You can test the trained model using the standalone inference script. It uses standard vanilla NumPy to perform the forward pass on the CPU, making it easy to inspect.

### Generate Text
```bash
# Test with a custom prompt and checkpoint
python3 sample.py --prompt "Once upon a time" --ckpt ane_stories110M_ckpt.bin --steps 100
```

### Parameters
- `--prompt`: The starting text for generation.
- `--ckpt`: Path to the training checkpoint (`.bin`).
- `--vocab`: Path to the BPE vocabulary (`vocab.json`).
- `--steps`: Maximum number of tokens to generate.
- `--temp`: Sampling temperature (default 0.8).

### ANE Hardware Benchmark
To measure raw hardware throughput and verify the **Weights-as-Tensors** optimization on the actual ANE silicon, use the C-based benchmark utility:

```bash
# Build the benchmark
make benchmark_ane

# Run 100 iterations of full-model forward pass
./benchmark_ane
```
This utility measure tokens per second and TFLOPS directly on the ANE by running 24 kernels (Attn+FFN) in a continuous loop.

---

## Key Optimization: Weights as Tensors

Previously, ANE training required recompiling kernels every time weights changed, hitting an OS-enforced 119-compile limit.

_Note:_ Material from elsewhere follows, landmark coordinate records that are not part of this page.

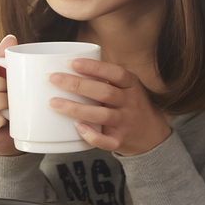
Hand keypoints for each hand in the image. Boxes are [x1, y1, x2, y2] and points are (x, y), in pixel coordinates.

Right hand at [0, 35, 19, 156]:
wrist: (6, 140)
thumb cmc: (3, 107)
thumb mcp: (2, 81)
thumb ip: (2, 60)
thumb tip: (10, 38)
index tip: (3, 75)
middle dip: (1, 85)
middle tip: (10, 92)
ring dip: (6, 103)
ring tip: (10, 106)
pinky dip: (3, 120)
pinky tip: (5, 121)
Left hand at [48, 59, 170, 156]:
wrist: (151, 134)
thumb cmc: (129, 105)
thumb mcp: (126, 87)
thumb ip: (104, 79)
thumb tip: (66, 67)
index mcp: (130, 85)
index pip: (115, 73)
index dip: (94, 67)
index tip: (72, 62)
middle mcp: (129, 102)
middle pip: (104, 92)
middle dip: (77, 85)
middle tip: (53, 79)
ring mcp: (125, 122)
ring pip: (102, 115)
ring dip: (77, 109)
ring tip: (54, 103)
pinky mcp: (120, 140)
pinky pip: (106, 141)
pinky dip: (92, 136)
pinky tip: (77, 128)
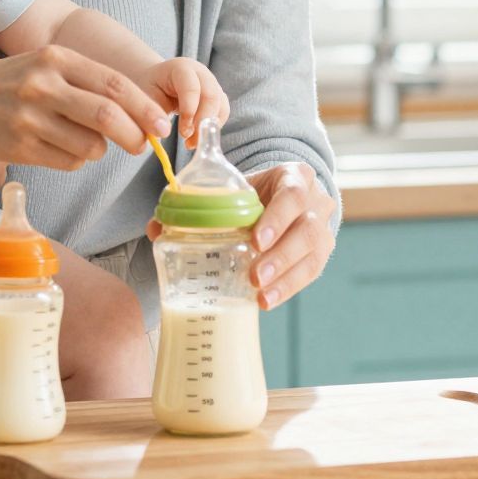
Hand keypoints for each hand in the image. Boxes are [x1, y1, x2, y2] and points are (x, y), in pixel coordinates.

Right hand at [0, 46, 168, 171]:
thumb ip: (91, 83)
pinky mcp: (19, 147)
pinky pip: (69, 162)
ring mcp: (28, 118)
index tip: (162, 124)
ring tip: (91, 142)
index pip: (115, 85)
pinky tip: (66, 148)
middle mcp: (42, 85)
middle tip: (141, 144)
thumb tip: (142, 116)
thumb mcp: (51, 64)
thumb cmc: (18, 81)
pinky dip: (79, 160)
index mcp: (57, 58)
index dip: (145, 108)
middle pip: (107, 117)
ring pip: (91, 146)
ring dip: (102, 150)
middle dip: (135, 135)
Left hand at [140, 58, 229, 146]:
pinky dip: (213, 127)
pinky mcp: (216, 96)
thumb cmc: (150, 87)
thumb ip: (154, 113)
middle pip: (212, 96)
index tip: (182, 133)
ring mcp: (211, 83)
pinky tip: (197, 137)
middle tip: (189, 142)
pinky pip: (222, 112)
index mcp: (181, 68)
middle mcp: (200, 73)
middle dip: (202, 122)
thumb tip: (164, 133)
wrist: (156, 80)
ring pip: (220, 106)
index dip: (189, 111)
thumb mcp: (146, 98)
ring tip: (191, 143)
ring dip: (209, 128)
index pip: (191, 88)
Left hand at [145, 161, 335, 311]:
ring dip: (285, 277)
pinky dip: (287, 289)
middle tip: (255, 275)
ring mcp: (323, 230)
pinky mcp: (319, 255)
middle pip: (307, 229)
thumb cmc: (253, 194)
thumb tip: (154, 227)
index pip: (292, 194)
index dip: (277, 218)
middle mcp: (316, 202)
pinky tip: (265, 301)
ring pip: (313, 255)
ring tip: (260, 295)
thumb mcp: (233, 187)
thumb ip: (198, 202)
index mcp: (294, 176)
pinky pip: (310, 273)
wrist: (284, 199)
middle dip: (281, 255)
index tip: (255, 240)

The current implementation defines weights as formal function parameters (`tensor<fp16, [dim, dim]>`) in the MIL program. This allows us to:
1. Compile the kernel logic **once**.
2. Update weights between batches by writing directly to **IOSurfaces** via NEON-accelerated loops (`io_write_fp16_t`).
3. Maintain resident memory for the model, eliminating the need for `exec()` restarts.